What, then, becomes of the unconscious wishes which have been set free by psycho-analysis? Along what paths do we succeed in making them harmless to the subject’s life? There are several such paths. The most frequent outcome is that, while the work is actually going on, these wishes are destroyed by the rational mental activity of the better impulses that are opposed to them. Repression is replaced by a condemning judgement carried out along the best lines. That is possible because what we have to get rid of is to a great extent only the consequences arising from earlier stages of the ego’s development. The subject only succeeded in the past in repressing the unserviceable instinct because he himself was at that time still imperfectly organized and feeble. In his present-day maturity and strength, he will perhaps be able to master what is hostile to him with complete success.

 

A second outcome of the work of psycho-analysis is that it then becomes possible for the unconscious instincts revealed by it to be employed for the useful purposes which they would have found earlier if development had not been interrupted. For the extirpation of the infantile wishful impulses is by no means the ideal aim of development.
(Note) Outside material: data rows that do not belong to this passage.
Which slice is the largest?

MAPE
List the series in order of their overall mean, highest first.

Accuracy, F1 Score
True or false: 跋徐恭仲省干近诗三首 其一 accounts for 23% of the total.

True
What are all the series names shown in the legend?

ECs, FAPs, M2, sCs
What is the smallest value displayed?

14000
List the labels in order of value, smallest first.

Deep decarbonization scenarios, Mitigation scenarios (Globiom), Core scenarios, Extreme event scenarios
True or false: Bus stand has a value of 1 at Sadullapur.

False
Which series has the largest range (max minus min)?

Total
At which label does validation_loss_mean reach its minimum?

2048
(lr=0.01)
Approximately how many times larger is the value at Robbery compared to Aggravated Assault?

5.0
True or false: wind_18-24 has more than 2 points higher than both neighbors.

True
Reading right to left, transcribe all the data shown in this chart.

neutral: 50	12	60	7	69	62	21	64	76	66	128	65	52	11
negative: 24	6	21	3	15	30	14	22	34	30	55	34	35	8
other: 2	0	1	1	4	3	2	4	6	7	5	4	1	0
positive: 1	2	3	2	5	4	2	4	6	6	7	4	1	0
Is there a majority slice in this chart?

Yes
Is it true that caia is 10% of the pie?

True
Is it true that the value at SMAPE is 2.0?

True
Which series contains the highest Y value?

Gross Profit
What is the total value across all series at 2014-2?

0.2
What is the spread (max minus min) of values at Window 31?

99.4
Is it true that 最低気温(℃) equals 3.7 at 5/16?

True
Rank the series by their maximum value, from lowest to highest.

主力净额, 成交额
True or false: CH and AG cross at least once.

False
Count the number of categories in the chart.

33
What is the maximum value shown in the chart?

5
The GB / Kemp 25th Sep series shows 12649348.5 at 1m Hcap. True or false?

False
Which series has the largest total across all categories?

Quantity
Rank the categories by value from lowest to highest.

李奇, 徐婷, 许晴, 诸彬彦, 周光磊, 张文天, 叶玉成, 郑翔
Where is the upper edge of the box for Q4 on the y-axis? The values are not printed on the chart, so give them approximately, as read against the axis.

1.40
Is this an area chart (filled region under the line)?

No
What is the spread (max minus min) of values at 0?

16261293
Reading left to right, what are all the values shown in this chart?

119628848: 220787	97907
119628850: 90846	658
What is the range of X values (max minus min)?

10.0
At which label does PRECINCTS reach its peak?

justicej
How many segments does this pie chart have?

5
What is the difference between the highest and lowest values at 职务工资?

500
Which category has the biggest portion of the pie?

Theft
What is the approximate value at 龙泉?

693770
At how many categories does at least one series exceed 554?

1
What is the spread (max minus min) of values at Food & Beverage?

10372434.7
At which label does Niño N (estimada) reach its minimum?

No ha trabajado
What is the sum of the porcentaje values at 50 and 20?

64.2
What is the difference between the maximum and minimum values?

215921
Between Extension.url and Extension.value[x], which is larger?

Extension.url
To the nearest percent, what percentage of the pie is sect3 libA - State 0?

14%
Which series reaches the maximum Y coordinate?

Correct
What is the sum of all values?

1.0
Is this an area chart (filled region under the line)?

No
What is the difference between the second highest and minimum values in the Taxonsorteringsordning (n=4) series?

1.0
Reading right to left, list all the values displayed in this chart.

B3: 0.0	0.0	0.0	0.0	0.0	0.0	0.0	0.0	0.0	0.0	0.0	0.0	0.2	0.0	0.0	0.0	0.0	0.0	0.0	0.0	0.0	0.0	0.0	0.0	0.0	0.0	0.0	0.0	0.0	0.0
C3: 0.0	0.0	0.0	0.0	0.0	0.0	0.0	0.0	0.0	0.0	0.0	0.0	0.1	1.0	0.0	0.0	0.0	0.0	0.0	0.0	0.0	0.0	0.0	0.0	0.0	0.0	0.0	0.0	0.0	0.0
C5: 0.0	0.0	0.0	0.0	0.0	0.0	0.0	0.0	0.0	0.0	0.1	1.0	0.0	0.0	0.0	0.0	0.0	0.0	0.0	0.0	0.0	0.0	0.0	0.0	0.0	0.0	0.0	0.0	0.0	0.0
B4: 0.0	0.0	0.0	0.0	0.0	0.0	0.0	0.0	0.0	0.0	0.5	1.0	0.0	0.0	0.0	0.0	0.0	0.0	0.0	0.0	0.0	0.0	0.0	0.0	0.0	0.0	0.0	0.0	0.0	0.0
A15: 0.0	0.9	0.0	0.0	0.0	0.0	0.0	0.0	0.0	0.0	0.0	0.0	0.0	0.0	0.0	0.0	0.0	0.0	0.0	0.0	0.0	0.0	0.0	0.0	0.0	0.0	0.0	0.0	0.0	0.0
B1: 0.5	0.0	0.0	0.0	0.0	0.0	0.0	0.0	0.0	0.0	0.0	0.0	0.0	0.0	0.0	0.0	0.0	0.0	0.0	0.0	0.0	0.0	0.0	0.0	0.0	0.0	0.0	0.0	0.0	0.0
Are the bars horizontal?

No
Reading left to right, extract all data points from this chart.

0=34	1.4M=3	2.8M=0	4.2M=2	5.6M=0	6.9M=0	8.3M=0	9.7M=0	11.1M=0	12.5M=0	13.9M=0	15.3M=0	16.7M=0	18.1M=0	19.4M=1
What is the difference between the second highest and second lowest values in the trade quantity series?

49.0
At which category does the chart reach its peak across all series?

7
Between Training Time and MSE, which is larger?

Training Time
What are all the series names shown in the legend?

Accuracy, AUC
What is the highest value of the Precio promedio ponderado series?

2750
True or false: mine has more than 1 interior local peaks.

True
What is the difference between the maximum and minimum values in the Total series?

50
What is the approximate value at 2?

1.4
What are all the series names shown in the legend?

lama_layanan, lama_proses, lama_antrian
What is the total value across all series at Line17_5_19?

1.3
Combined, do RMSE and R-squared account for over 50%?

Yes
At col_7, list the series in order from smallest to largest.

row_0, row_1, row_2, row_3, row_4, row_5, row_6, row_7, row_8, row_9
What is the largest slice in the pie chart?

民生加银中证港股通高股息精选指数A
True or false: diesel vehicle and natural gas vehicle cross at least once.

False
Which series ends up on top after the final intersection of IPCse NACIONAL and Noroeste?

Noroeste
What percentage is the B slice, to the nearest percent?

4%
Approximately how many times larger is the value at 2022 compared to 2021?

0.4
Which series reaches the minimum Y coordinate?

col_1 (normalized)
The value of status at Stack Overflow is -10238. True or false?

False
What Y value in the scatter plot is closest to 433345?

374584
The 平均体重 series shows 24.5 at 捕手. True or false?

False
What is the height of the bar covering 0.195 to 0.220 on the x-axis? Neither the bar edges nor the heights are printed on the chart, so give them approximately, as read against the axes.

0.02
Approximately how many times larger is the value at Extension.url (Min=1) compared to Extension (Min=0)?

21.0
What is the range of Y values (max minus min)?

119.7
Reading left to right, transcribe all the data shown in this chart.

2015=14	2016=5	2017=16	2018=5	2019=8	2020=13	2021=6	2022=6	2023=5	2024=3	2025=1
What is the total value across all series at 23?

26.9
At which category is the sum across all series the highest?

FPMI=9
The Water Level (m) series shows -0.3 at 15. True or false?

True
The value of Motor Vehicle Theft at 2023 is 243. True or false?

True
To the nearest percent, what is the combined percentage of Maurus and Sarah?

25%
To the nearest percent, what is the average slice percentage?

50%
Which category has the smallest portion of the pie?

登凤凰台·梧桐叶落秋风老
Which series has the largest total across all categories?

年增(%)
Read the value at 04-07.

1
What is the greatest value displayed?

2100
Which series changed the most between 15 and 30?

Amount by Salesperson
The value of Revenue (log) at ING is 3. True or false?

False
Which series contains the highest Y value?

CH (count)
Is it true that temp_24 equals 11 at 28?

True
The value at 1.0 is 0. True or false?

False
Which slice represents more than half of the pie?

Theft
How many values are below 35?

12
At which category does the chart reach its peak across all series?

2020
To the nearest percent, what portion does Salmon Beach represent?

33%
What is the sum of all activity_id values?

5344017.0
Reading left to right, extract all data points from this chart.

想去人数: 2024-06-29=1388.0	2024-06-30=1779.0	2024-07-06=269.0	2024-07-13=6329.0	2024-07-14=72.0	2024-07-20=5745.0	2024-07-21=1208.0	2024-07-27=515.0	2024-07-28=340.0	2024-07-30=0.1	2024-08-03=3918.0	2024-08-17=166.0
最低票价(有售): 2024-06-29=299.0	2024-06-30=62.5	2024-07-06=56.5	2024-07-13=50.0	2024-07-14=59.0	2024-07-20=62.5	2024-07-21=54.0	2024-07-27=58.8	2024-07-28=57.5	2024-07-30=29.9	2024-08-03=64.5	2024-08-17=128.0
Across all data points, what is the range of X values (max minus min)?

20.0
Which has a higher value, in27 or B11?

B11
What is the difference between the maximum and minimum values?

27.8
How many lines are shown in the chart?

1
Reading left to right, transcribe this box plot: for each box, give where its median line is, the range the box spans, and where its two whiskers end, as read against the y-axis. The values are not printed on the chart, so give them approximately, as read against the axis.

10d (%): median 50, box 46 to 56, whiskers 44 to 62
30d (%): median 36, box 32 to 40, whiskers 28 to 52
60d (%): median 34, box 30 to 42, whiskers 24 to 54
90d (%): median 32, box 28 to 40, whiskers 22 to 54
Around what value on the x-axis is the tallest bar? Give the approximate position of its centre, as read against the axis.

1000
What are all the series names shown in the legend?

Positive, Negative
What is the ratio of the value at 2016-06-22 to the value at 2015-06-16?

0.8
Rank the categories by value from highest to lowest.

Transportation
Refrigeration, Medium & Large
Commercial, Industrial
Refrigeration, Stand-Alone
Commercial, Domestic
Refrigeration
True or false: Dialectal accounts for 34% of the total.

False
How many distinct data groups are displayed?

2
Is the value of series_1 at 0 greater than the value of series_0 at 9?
Owing to their repressions, neurotics have sacrificed many sources of mental energy whose contributions would have been of great value in the formation of their character and in their activity in life. We know of a far more expedient process of development, called ‘sublimation’, in which the energy of the infantile wishful impulses is not cut off but remains ready for use - the unserviceable aim of the various impulses being replaced by one that is higher, and perhaps no longer sexual. It happens to be precisely the components of the sexual instinct that are specially marked by a capacity of this kind for sublimation, for exchanging their sexual aim for another one which is comparatively remote and socially valuable. It is probable that we owe our highest cultural successes to the contributions of energy made in this way to our mental functions. Premature repression makes the sublimation of the repressed instinct impossible; when the repression is lifted, the path to sublimation becomes free once more.

 

We must not omit to consider the third of the possible outcomes of the work of psycho-analysis. A certain portion of the repressed libidinal impulses has a claim to direct satisfaction and ought to find it in life. Our civilized standards make life too difficult for the majority of human organizations. Those standards consequently encourage the retreat from reality and the generating of neuroses, without achieving any surplus of cultural gain by this excess of sexual repression. We ought not to exalt ourselves so high as completely to neglect what was originally animal in our nature. Nor should we forget that the satisfaction of the individual’s happiness cannot be erased from among the aims of our civilization. The plasticity of the components of sexuality, shown by their capacity for sublimation, may indeed offer a great temptation to strive for still greater cultural achievements by still further sublimation. But, just as we do not count on our machines converting more than a certain fraction of the heat consumed into useful mechanical work, we ought not to seek to alienate the whole amount of the energy of the sexual instinct from its proper ends. We cannot succeed in doing so; and if the restriction upon sexuality were to be carried too far it would inevitably bring with it all the evils of soil-exhaustion.